§ **YOUR OBJECTIVE**
From the entries below, gather every line that contains the string "position", and copy each of those lines in full.

Stored entries
········

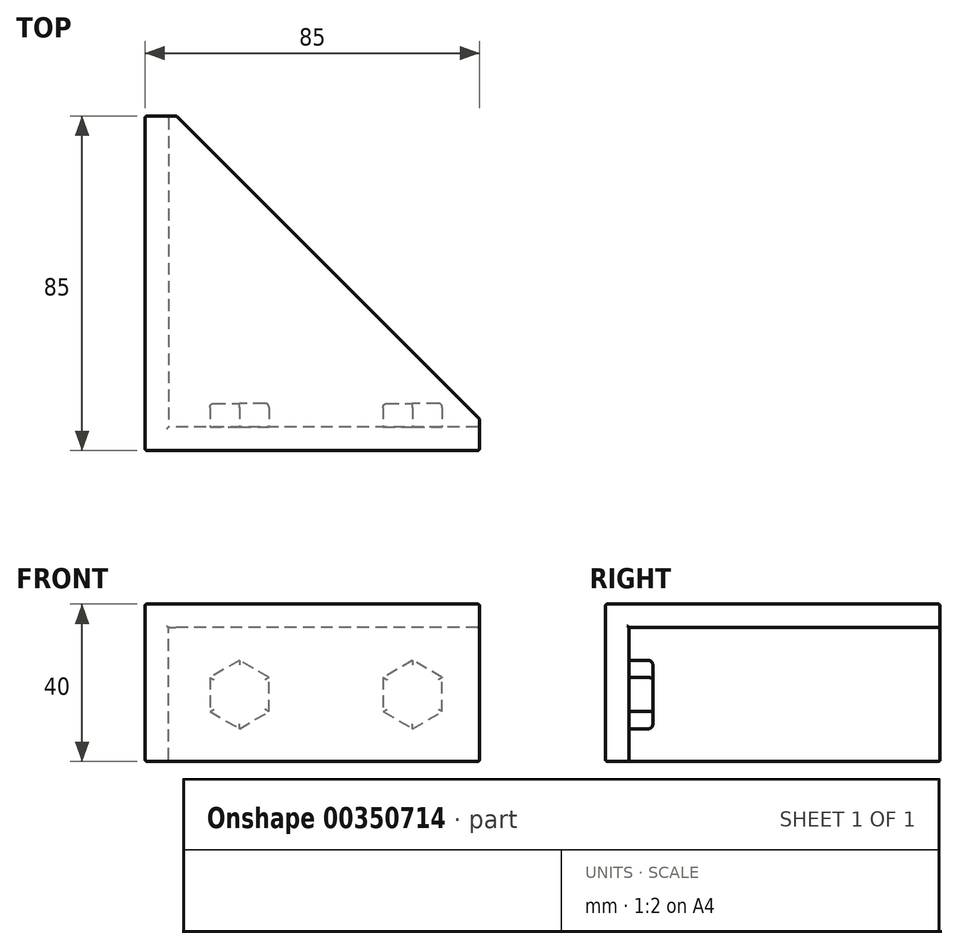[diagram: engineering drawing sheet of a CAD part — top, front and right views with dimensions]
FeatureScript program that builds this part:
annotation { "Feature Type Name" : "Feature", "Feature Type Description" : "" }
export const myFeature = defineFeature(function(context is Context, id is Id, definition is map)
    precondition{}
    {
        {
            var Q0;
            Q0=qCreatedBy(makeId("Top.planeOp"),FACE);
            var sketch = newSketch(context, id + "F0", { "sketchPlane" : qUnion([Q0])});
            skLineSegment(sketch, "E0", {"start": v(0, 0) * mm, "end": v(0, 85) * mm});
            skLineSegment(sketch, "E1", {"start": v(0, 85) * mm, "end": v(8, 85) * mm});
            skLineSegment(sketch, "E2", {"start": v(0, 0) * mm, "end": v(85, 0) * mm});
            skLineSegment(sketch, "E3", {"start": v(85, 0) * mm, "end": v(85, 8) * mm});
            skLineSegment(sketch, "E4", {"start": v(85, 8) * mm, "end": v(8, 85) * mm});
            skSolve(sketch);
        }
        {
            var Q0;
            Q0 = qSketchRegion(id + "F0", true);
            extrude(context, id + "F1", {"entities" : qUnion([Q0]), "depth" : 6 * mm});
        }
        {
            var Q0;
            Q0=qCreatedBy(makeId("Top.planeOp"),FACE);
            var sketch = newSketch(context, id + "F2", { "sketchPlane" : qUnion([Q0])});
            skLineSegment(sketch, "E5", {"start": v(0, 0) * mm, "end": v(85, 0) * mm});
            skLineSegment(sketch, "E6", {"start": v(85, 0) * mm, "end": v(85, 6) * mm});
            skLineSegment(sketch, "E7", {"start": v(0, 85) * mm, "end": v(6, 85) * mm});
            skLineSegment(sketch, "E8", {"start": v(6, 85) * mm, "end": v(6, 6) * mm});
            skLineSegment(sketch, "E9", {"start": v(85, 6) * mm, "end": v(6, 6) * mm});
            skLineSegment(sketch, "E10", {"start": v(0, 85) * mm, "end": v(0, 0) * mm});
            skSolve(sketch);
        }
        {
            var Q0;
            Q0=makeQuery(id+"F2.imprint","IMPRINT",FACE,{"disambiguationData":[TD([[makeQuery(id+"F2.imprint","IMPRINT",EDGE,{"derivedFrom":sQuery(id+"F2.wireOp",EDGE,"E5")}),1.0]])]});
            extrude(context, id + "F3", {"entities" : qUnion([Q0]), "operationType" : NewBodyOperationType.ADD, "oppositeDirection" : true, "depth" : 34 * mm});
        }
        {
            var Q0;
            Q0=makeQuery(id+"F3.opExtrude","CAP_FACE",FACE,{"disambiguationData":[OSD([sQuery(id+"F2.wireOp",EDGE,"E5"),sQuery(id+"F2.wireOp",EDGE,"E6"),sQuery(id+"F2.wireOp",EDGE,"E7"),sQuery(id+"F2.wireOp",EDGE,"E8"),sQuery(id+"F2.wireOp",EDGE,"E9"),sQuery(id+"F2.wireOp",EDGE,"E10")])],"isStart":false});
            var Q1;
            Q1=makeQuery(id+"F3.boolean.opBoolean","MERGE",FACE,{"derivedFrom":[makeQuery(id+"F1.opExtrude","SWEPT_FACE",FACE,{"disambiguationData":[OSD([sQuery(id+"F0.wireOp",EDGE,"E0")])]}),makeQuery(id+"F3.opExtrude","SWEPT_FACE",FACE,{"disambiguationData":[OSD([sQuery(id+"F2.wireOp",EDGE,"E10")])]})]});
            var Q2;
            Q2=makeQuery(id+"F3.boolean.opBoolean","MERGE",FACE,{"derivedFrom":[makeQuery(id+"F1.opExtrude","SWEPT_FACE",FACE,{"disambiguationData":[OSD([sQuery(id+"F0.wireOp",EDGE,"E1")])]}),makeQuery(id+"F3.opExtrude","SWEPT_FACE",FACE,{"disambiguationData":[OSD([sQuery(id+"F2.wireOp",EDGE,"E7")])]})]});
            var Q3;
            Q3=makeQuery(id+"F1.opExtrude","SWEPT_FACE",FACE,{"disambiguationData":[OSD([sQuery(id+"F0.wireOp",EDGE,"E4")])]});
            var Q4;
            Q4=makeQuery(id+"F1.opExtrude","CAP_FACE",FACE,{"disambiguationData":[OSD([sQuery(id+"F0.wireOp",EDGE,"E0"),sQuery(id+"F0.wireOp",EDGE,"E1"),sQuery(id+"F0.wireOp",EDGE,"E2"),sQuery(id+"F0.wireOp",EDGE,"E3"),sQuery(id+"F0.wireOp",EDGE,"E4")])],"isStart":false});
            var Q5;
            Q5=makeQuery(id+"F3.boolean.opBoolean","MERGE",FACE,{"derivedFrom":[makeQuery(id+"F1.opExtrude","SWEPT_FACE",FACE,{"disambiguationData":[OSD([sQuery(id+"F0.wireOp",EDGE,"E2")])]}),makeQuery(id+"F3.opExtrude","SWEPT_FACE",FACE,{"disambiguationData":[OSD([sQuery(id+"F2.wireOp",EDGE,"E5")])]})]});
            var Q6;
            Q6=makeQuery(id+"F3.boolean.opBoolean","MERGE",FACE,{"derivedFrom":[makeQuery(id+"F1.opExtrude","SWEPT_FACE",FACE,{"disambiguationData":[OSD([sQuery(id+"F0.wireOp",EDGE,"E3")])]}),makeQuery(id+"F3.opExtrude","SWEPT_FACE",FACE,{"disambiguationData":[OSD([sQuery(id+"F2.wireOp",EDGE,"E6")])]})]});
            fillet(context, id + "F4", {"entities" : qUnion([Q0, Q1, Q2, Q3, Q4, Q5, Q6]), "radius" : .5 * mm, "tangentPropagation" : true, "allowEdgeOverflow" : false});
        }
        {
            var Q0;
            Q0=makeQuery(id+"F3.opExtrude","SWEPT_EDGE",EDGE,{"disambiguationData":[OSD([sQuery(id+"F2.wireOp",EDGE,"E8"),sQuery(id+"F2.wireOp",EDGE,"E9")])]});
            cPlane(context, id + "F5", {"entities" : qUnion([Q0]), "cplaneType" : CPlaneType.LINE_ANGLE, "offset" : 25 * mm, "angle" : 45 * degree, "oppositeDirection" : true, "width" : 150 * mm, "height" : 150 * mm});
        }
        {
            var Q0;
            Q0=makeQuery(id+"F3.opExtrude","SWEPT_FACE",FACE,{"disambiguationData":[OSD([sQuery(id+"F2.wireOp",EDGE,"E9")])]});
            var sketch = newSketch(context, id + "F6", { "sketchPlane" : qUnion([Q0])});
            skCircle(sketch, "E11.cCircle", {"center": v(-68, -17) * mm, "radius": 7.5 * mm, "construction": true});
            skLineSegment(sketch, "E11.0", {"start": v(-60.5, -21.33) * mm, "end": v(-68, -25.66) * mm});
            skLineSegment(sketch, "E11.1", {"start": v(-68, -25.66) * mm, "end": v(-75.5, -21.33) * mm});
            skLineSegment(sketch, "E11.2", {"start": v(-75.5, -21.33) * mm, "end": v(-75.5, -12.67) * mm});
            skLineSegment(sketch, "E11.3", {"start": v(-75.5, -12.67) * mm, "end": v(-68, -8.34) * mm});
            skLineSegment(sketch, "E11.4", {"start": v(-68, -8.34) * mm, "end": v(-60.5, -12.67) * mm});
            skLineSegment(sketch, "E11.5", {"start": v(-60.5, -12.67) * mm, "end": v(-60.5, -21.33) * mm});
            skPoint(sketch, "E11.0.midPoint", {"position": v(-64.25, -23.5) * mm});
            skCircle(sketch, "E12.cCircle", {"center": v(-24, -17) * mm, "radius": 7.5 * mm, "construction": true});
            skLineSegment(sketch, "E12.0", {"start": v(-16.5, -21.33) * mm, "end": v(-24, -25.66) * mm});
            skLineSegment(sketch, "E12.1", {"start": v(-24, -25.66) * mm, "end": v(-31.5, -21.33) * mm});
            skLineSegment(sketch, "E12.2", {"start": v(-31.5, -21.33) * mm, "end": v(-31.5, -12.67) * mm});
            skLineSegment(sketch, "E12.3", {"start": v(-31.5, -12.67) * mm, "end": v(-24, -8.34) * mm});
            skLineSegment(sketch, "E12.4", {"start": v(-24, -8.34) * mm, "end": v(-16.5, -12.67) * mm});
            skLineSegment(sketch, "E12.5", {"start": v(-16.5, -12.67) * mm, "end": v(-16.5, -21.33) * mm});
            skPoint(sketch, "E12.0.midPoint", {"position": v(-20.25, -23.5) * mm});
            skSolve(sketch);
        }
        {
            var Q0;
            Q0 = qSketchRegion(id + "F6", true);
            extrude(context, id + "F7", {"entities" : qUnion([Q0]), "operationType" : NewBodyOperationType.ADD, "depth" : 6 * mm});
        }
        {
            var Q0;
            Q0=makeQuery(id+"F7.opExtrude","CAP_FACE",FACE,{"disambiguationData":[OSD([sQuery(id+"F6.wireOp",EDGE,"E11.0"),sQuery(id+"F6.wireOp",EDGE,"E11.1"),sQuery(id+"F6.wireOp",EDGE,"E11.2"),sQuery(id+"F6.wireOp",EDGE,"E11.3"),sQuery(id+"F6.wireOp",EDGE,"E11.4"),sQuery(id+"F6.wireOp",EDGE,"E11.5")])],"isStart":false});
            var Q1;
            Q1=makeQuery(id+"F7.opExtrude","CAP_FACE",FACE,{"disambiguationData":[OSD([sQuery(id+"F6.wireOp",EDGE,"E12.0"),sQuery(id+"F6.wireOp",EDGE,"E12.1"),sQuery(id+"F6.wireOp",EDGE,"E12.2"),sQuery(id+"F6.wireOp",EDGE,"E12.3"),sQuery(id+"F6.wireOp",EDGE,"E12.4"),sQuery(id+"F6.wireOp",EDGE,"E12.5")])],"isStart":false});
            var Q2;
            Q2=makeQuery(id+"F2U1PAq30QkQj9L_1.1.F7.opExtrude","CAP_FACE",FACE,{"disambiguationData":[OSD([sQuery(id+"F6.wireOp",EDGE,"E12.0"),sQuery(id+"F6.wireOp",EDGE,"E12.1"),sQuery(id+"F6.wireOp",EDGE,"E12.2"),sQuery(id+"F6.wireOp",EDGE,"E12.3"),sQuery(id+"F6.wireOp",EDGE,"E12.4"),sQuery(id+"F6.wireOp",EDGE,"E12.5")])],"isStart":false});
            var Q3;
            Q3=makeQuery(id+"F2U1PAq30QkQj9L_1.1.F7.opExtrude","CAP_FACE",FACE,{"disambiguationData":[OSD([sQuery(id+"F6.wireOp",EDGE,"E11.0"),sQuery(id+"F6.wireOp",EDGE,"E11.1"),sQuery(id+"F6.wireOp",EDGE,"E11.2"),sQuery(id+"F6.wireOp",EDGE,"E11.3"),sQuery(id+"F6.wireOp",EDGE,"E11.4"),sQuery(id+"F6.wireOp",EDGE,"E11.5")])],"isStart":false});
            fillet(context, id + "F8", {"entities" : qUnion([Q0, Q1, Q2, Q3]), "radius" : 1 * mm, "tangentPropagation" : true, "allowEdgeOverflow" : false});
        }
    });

········

§ **WORKED ANSWER**
            skPoint(sketch, "E11.0.midPoint", {"position": v(-64.25, -23.5) * mm});
            skPoint(sketch, "E12.0.midPoint", {"position": v(-20.25, -23.5) * mm});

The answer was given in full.